I dropped to my knees. Raised my left hand. In the center of my palm, an eye appeared. A blue eye, as if it had been tattooed in the palm of my hand. It was staring up at me. I had seen it before, when I first met Gee DiMercy. It was his watching magic. As fast as it appeared, it faded, the blues going green, the color of the witches’ green magics, a green eye looking up at me, blinking, seeming to take in something about me, maybe more than I wanted anyone to know. And then it faded further, like an old tattoo, dispersing into my skin or vaporizing into the air.

A line of red soaked from my pants and spread beside my knee. The stink of burning hair faded, to be replaced by the stench of human fear and shame and my blood. Odd.

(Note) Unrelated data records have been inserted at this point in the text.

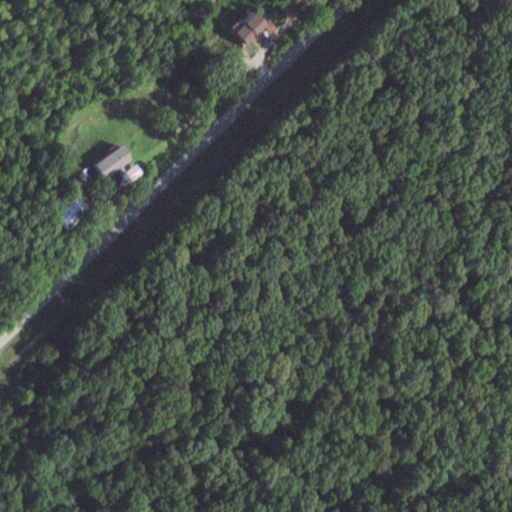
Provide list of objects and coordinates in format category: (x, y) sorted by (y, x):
building: (235, 26)
building: (103, 164)
road: (175, 171)
building: (61, 211)
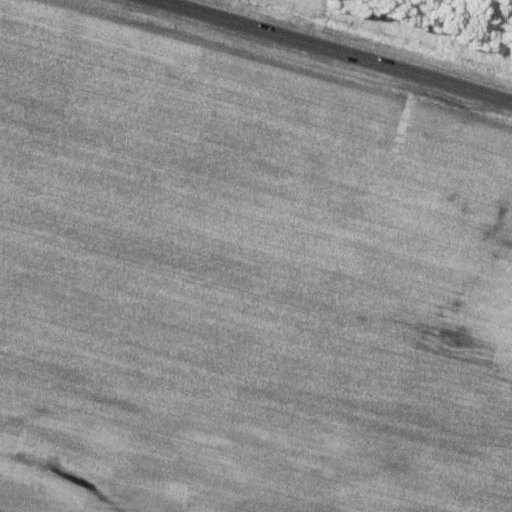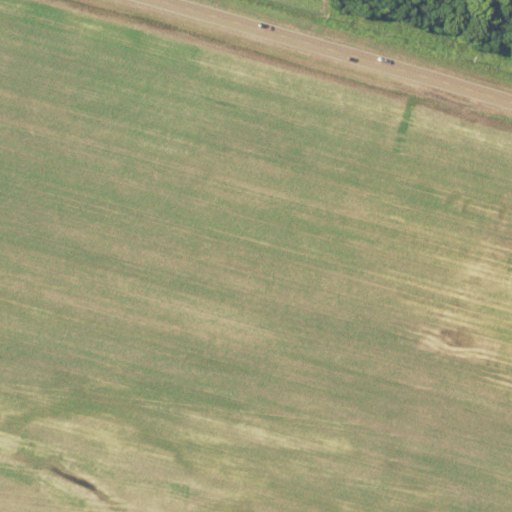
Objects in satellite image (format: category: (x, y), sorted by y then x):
road: (347, 47)
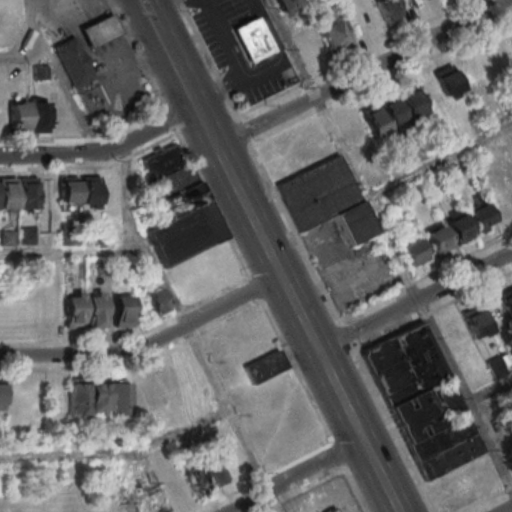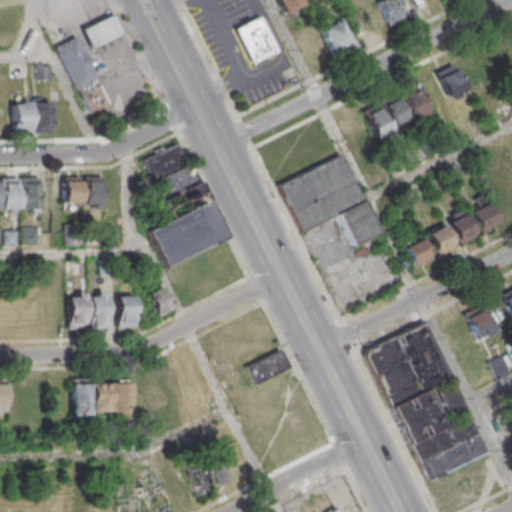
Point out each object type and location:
building: (286, 4)
building: (287, 4)
road: (90, 10)
building: (388, 11)
building: (359, 19)
road: (156, 25)
building: (100, 29)
road: (100, 29)
building: (100, 30)
building: (332, 34)
building: (253, 39)
building: (254, 39)
road: (201, 44)
parking lot: (234, 46)
building: (310, 47)
road: (24, 55)
road: (137, 55)
road: (354, 59)
road: (239, 63)
road: (128, 70)
road: (361, 72)
gas station: (80, 73)
building: (80, 73)
building: (81, 75)
road: (59, 76)
road: (382, 81)
parking lot: (124, 96)
building: (420, 96)
road: (231, 106)
building: (29, 115)
road: (170, 120)
building: (352, 131)
road: (245, 133)
road: (85, 139)
road: (104, 151)
building: (162, 161)
road: (439, 162)
road: (92, 166)
building: (165, 184)
building: (80, 190)
building: (8, 192)
building: (29, 193)
building: (182, 199)
building: (327, 199)
building: (327, 200)
road: (213, 204)
building: (179, 207)
building: (479, 214)
building: (458, 226)
building: (184, 233)
road: (295, 233)
building: (437, 239)
road: (389, 241)
building: (414, 251)
road: (72, 252)
road: (285, 281)
road: (256, 288)
building: (156, 300)
road: (415, 300)
building: (506, 301)
building: (73, 309)
building: (95, 309)
building: (122, 309)
road: (206, 313)
road: (269, 316)
building: (475, 322)
road: (186, 330)
road: (131, 337)
road: (65, 352)
building: (264, 365)
building: (498, 365)
building: (265, 366)
building: (151, 389)
road: (491, 389)
building: (2, 395)
building: (99, 396)
building: (423, 399)
building: (451, 401)
building: (419, 403)
road: (118, 453)
road: (338, 455)
road: (295, 476)
building: (197, 479)
road: (323, 479)
building: (149, 493)
road: (505, 508)
building: (330, 510)
building: (334, 510)
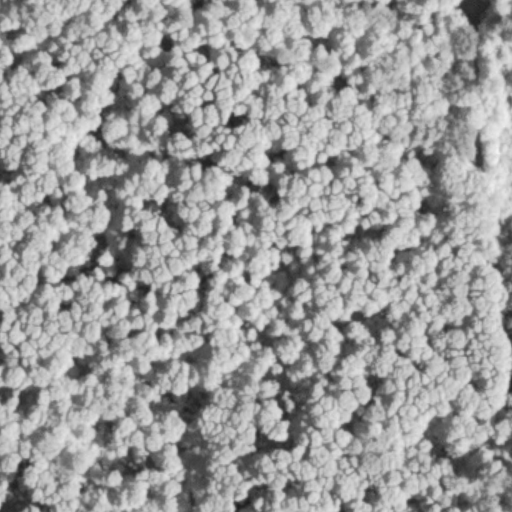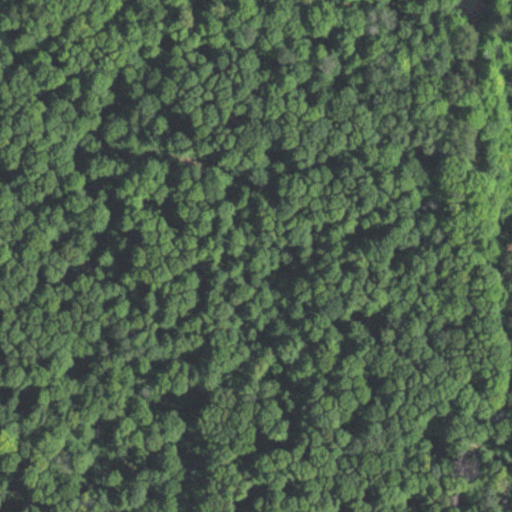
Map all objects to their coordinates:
road: (479, 14)
road: (427, 22)
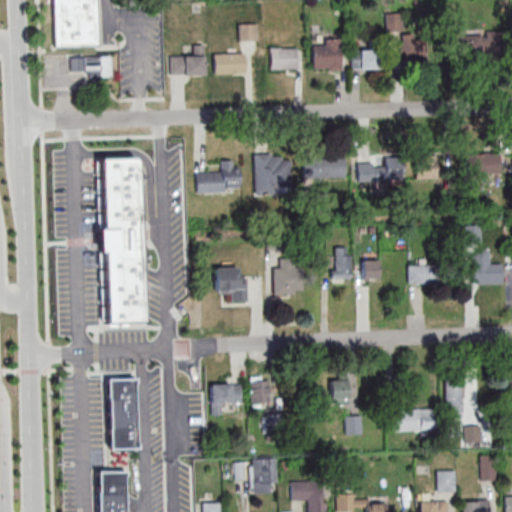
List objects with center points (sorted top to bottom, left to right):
building: (392, 22)
road: (15, 23)
building: (74, 23)
building: (476, 45)
road: (8, 47)
building: (413, 51)
road: (139, 52)
building: (325, 55)
building: (283, 58)
building: (364, 58)
building: (187, 63)
building: (227, 63)
building: (90, 66)
road: (105, 86)
road: (265, 116)
road: (19, 135)
building: (481, 163)
building: (435, 166)
building: (322, 167)
building: (375, 171)
building: (268, 174)
building: (218, 178)
road: (161, 234)
road: (73, 238)
road: (46, 256)
building: (485, 267)
building: (354, 269)
building: (421, 273)
building: (282, 279)
building: (229, 283)
road: (10, 339)
road: (268, 343)
road: (90, 367)
road: (25, 368)
building: (507, 388)
building: (258, 389)
building: (338, 389)
building: (223, 395)
building: (453, 399)
road: (167, 405)
building: (120, 413)
building: (413, 419)
building: (352, 424)
road: (142, 430)
road: (80, 431)
building: (471, 433)
building: (486, 468)
building: (261, 474)
building: (445, 480)
road: (171, 487)
building: (110, 490)
building: (309, 494)
building: (357, 503)
building: (507, 504)
building: (433, 506)
building: (474, 506)
building: (209, 507)
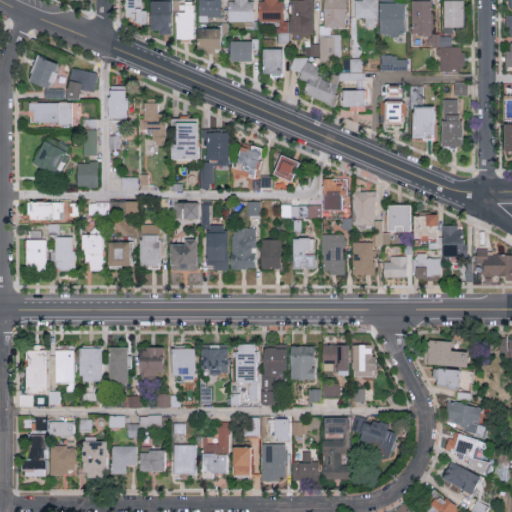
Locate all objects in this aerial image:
building: (509, 5)
building: (509, 5)
building: (208, 9)
building: (211, 10)
building: (240, 10)
building: (270, 10)
building: (134, 11)
building: (136, 11)
building: (241, 11)
building: (367, 11)
building: (367, 11)
building: (272, 12)
building: (334, 13)
building: (453, 13)
building: (335, 14)
building: (455, 15)
building: (160, 16)
building: (301, 16)
building: (302, 16)
building: (161, 17)
building: (391, 17)
building: (394, 18)
building: (423, 18)
building: (184, 20)
road: (104, 21)
building: (186, 21)
road: (52, 22)
building: (509, 22)
building: (509, 25)
building: (436, 36)
building: (208, 38)
building: (210, 41)
building: (329, 43)
building: (330, 48)
building: (311, 49)
building: (240, 50)
building: (244, 51)
building: (508, 56)
building: (509, 56)
building: (451, 59)
building: (271, 61)
building: (274, 62)
building: (393, 62)
building: (395, 63)
building: (356, 66)
building: (43, 71)
road: (403, 75)
building: (316, 80)
building: (80, 81)
building: (317, 83)
building: (461, 88)
building: (460, 89)
building: (393, 90)
building: (395, 91)
road: (487, 95)
building: (353, 98)
building: (355, 100)
building: (116, 101)
building: (50, 112)
building: (392, 112)
building: (395, 114)
building: (422, 117)
road: (104, 118)
building: (422, 121)
building: (152, 122)
building: (451, 122)
building: (451, 124)
road: (307, 127)
building: (508, 137)
building: (184, 138)
building: (507, 138)
building: (89, 141)
building: (217, 146)
building: (51, 154)
building: (248, 157)
building: (285, 167)
building: (86, 173)
building: (206, 174)
road: (186, 193)
building: (332, 193)
road: (485, 206)
building: (363, 207)
building: (98, 209)
building: (185, 209)
building: (44, 210)
building: (45, 210)
building: (75, 210)
building: (187, 211)
building: (227, 214)
building: (398, 217)
building: (425, 225)
building: (380, 234)
building: (453, 240)
building: (215, 242)
road: (4, 244)
building: (149, 245)
building: (216, 246)
building: (243, 247)
building: (151, 250)
building: (35, 251)
building: (93, 251)
building: (94, 251)
building: (64, 252)
building: (303, 252)
building: (117, 253)
building: (185, 253)
building: (270, 253)
building: (333, 253)
building: (65, 254)
building: (121, 254)
building: (183, 254)
building: (38, 255)
building: (363, 257)
building: (489, 263)
building: (495, 265)
building: (395, 266)
building: (427, 266)
road: (255, 309)
building: (505, 346)
building: (505, 346)
building: (443, 351)
building: (445, 354)
building: (335, 355)
building: (214, 356)
building: (363, 358)
building: (302, 359)
building: (150, 360)
building: (89, 362)
building: (117, 362)
building: (183, 362)
building: (64, 364)
building: (272, 368)
building: (35, 369)
building: (245, 373)
building: (446, 375)
building: (447, 379)
building: (464, 394)
building: (26, 399)
road: (213, 411)
building: (466, 415)
building: (466, 418)
building: (334, 422)
building: (55, 425)
building: (85, 425)
building: (251, 425)
building: (297, 427)
building: (281, 428)
building: (375, 433)
building: (468, 448)
building: (216, 451)
building: (467, 451)
building: (35, 455)
building: (94, 456)
building: (122, 456)
building: (62, 457)
building: (184, 457)
building: (151, 458)
building: (241, 458)
building: (334, 458)
building: (273, 460)
building: (305, 467)
building: (461, 475)
building: (462, 478)
road: (3, 482)
road: (6, 493)
building: (441, 504)
building: (442, 505)
building: (480, 506)
road: (303, 507)
building: (400, 507)
building: (480, 507)
road: (5, 508)
building: (402, 508)
road: (280, 509)
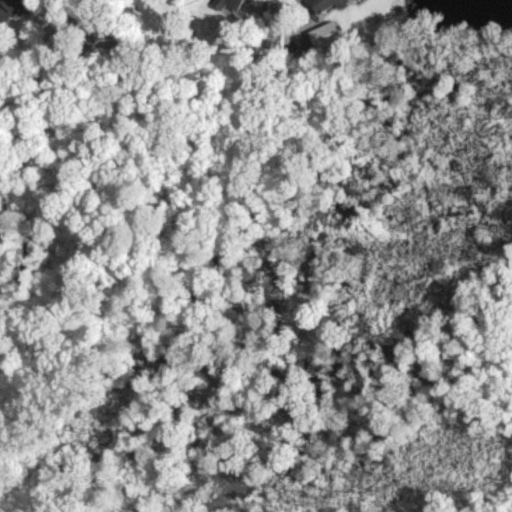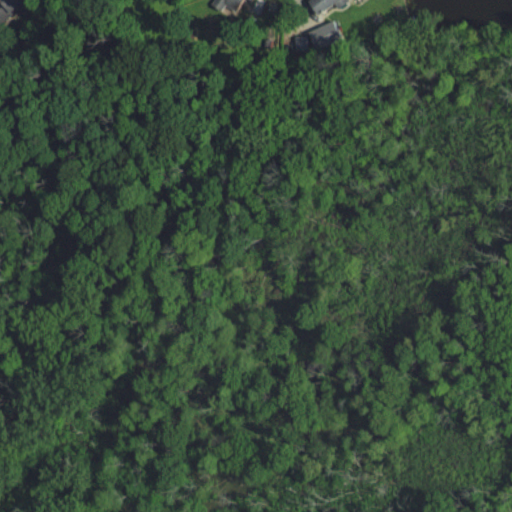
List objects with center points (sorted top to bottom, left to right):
building: (13, 2)
building: (316, 4)
building: (324, 34)
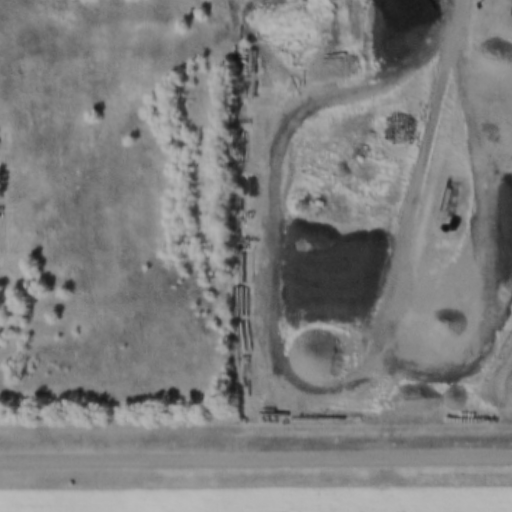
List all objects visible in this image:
road: (220, 50)
road: (427, 182)
building: (446, 236)
building: (438, 239)
road: (255, 460)
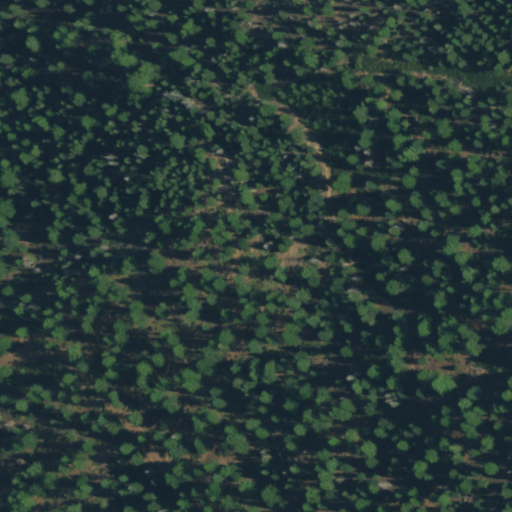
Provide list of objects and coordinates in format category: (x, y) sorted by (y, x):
road: (34, 12)
road: (109, 410)
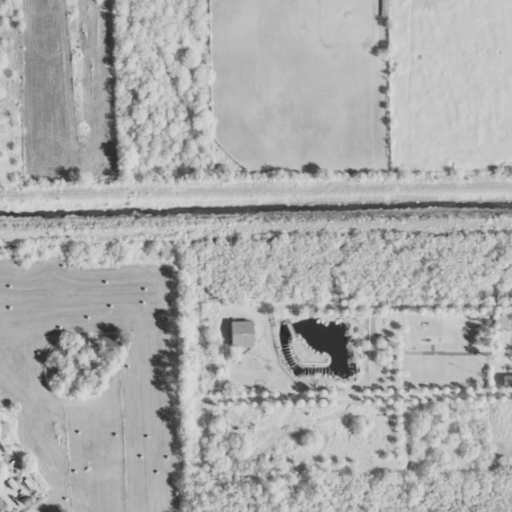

“Jane,” Eli said. Toneless. Combat voice. I heard the familiar schnick of a nine-mil being readied for firing.

“I smell Jane’s blood,” Leo growled. He was suddenly standing beside Gee and Eli, vamped out. His black eyes on me at his feet.

A drop of blood fell from my waist and landed in the scarlet pool on the floor at my knee. I lifted my eyes to Eli. His face was expressionless, harder than stone. The weapon was in both hands, pointing beyond me. “This is bad,” I whispered. Eli shifted his aim, a minuscule change.

Gee initiated a move, the lights glinting on his sword, his feet shifting into an advanced move. He is trying to kill me.

Eli fired.

Gee’s body snapped, as if he had been hit with the tip of a whip. Leo shouted. And Gee simply fell to the floor beside me. I sat down, my strength draining away, and looked into Gee’s face, where he was gasping, trying to find breath. I picked up the single dark blue feather that rocked lightly beside him, the only evidence that his glamours had nearly failed when he was shot. I tucked it into the opening of his shirt.